Material for this task >>

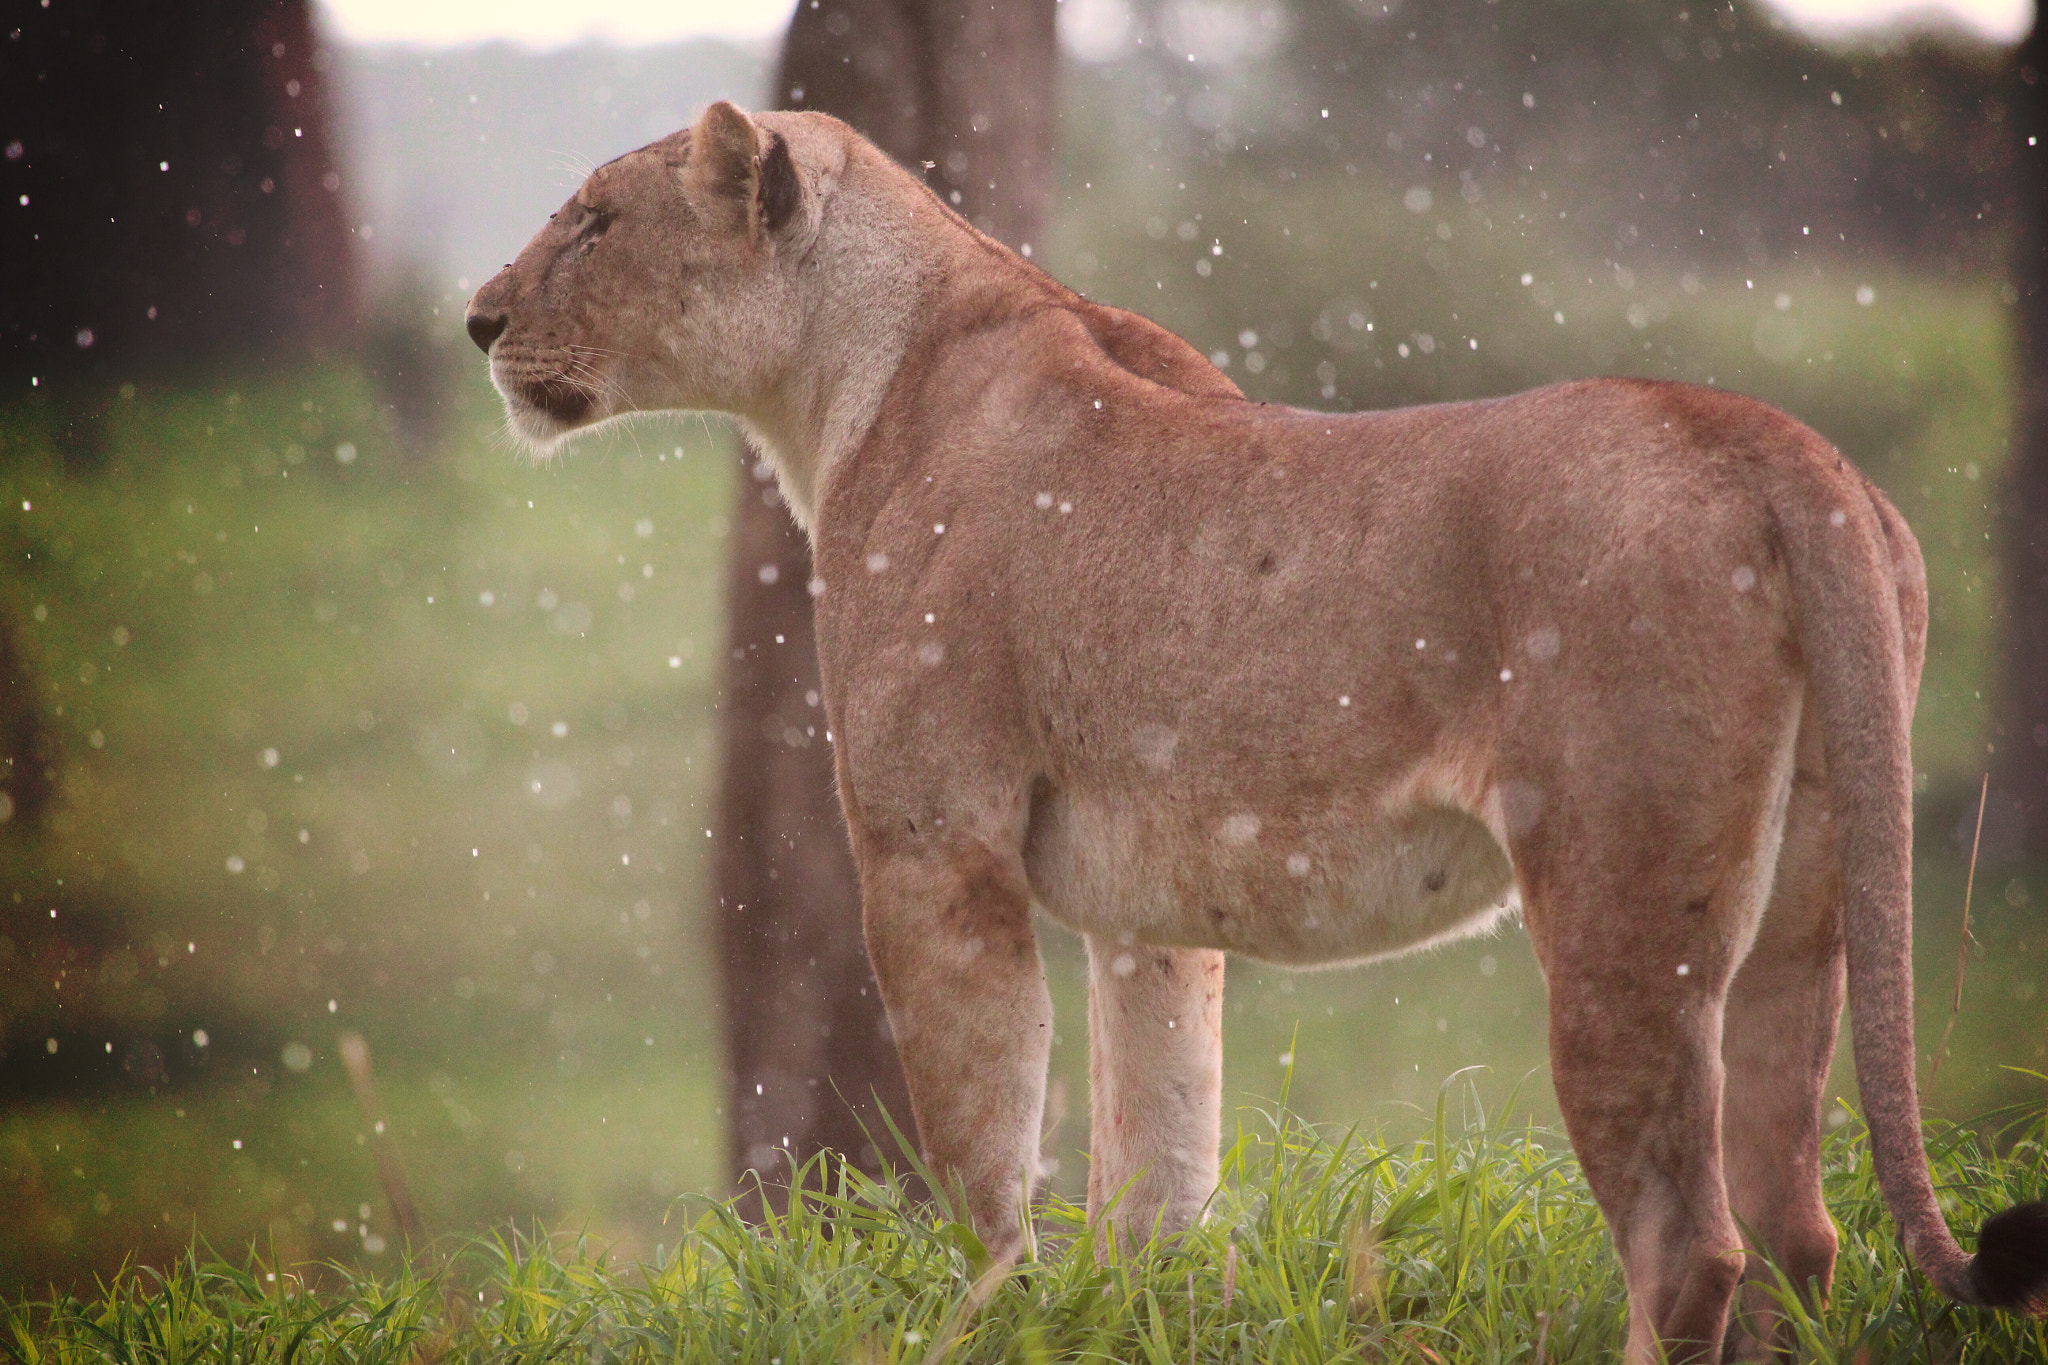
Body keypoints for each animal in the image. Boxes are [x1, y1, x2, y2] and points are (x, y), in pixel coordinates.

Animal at [466, 102, 2048, 1361]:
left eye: (596, 221)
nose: (477, 319)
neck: (848, 378)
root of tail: (1779, 447)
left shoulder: (933, 850)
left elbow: (982, 1151)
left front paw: (982, 1320)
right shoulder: (1149, 916)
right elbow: (1155, 1162)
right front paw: (1131, 1315)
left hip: (1620, 907)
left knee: (1689, 1242)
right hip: (1802, 909)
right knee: (1794, 1227)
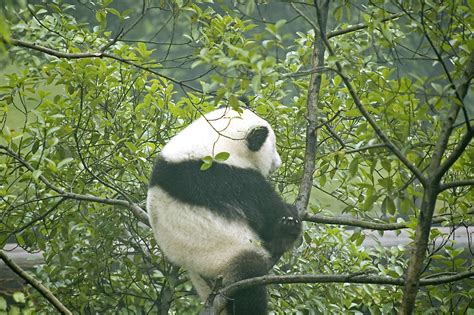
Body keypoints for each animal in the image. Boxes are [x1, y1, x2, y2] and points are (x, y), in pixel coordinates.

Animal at [146, 107, 302, 315]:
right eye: (273, 146)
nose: (278, 162)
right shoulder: (224, 177)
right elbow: (265, 213)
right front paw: (289, 221)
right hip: (224, 255)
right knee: (249, 281)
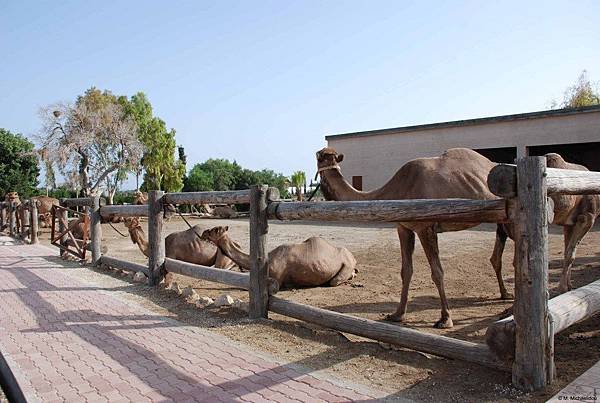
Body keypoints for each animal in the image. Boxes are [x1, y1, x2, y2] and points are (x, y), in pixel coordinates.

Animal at [202, 227, 356, 290]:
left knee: (334, 281)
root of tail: (352, 256)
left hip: (345, 264)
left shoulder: (276, 279)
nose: (203, 233)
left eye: (214, 230)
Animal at [316, 147, 504, 330]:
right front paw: (397, 314)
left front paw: (445, 319)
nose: (321, 156)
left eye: (320, 156)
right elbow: (406, 270)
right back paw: (505, 297)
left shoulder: (425, 227)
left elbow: (437, 272)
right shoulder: (404, 227)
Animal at [492, 152, 600, 294]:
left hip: (503, 226)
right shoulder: (587, 218)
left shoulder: (570, 223)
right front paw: (562, 288)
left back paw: (506, 293)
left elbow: (567, 251)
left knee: (497, 258)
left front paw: (569, 286)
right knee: (514, 260)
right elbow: (570, 254)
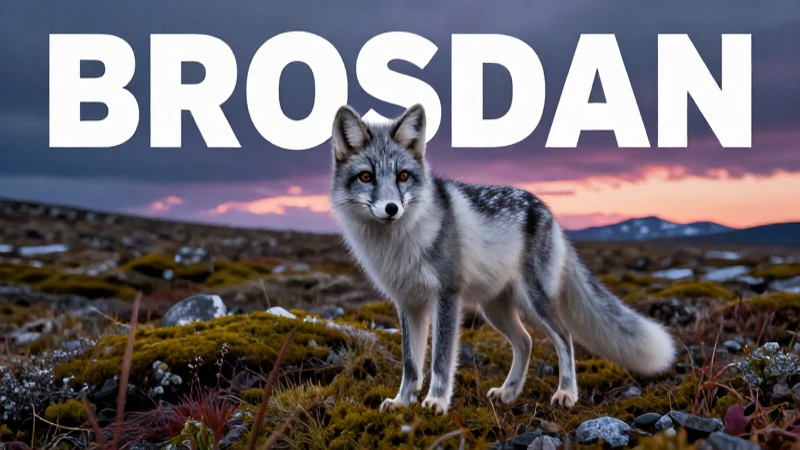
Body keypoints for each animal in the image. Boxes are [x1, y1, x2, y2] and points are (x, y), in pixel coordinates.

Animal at [328, 103, 676, 414]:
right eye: (366, 177)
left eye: (403, 176)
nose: (392, 209)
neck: (397, 243)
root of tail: (547, 211)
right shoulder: (408, 302)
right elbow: (411, 364)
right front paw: (402, 402)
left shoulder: (446, 294)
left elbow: (440, 359)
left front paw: (437, 401)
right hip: (495, 308)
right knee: (526, 342)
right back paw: (509, 392)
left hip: (534, 302)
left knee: (564, 338)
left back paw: (566, 393)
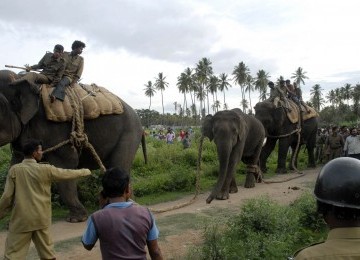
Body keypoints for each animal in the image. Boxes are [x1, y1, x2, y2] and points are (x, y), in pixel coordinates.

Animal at [0, 70, 147, 222]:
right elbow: (14, 166)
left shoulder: (54, 129)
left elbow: (68, 163)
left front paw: (76, 219)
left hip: (129, 133)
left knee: (119, 164)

Problem details >> Line by line and exactly, write out the material above. Skip the pictures.

Result of the exercise >>
Body keypoints for each animal in the image. Boxes are [x1, y1, x2, y2] and points are (x, y), in pixel coordinates.

Animal at [466, 102, 2048, 1361]:
left eye: (596, 221)
nose: (477, 319)
neck: (848, 378)
root of tail: (1779, 447)
left shoulder: (933, 850)
left elbow: (982, 1151)
left front paw: (982, 1320)
right shoulder: (1149, 916)
right elbow: (1155, 1162)
right front paw: (1131, 1315)
left hip: (1620, 907)
left knee: (1689, 1242)
right hip: (1802, 909)
right knee: (1794, 1227)
Body keypoints for each animal in the image. Boxes are [x1, y1, x2, y2] and points are (x, y), in pixel coordinates.

Animal at [146, 107, 302, 315]:
right eye: (273, 146)
nose: (278, 162)
right shoulder: (224, 177)
right elbow: (265, 213)
right front paw: (289, 221)
right hip: (224, 255)
right knee: (249, 281)
Body keypoints for each animal in the image. Boxes are [x1, y1, x2, y2] and points are (x, y), in pixel coordinates.

Animal at [202, 227, 356, 290]:
left knee: (334, 281)
root of tail: (352, 256)
left hip: (345, 264)
left shoulder: (276, 279)
nose: (203, 233)
left eye: (214, 230)
Animal at [316, 147, 504, 330]:
right front paw: (397, 314)
left front paw: (445, 319)
nose: (321, 156)
left eye: (320, 156)
right elbow: (406, 270)
right back paw: (505, 297)
left shoulder: (425, 227)
left elbow: (437, 272)
right shoulder: (404, 227)
Animal at [492, 152, 600, 294]:
left hip: (503, 226)
right shoulder: (587, 218)
left shoulder: (570, 223)
right front paw: (562, 288)
left back paw: (506, 293)
left elbow: (567, 251)
left knee: (497, 258)
left front paw: (569, 286)
right knee: (514, 260)
right elbow: (570, 254)
Body keypoints for each animal in the image. Boxes are [x1, y1, x2, y2] and points are (x, y), in pixel coordinates.

Animal at [328, 103, 676, 414]:
right eye: (366, 177)
left eye: (403, 176)
nose: (392, 209)
neck: (397, 243)
root of tail: (547, 211)
right shoulder: (408, 302)
right elbow: (411, 364)
right front paw: (402, 402)
left shoulder: (446, 294)
left elbow: (440, 359)
left front paw: (437, 401)
right hip: (495, 308)
right knee: (526, 342)
right back paw: (509, 392)
left hip: (534, 302)
left knee: (564, 338)
left back paw: (566, 393)
Body keypoints for each animal in the image. Boxes are [x1, y1, x2, y2] and points are (x, y), in pixel coordinates.

Animal at [0, 70, 147, 222]:
right elbow: (14, 166)
left shoulder: (54, 129)
left elbow: (68, 163)
left front paw: (76, 219)
left hip: (129, 133)
left knee: (119, 164)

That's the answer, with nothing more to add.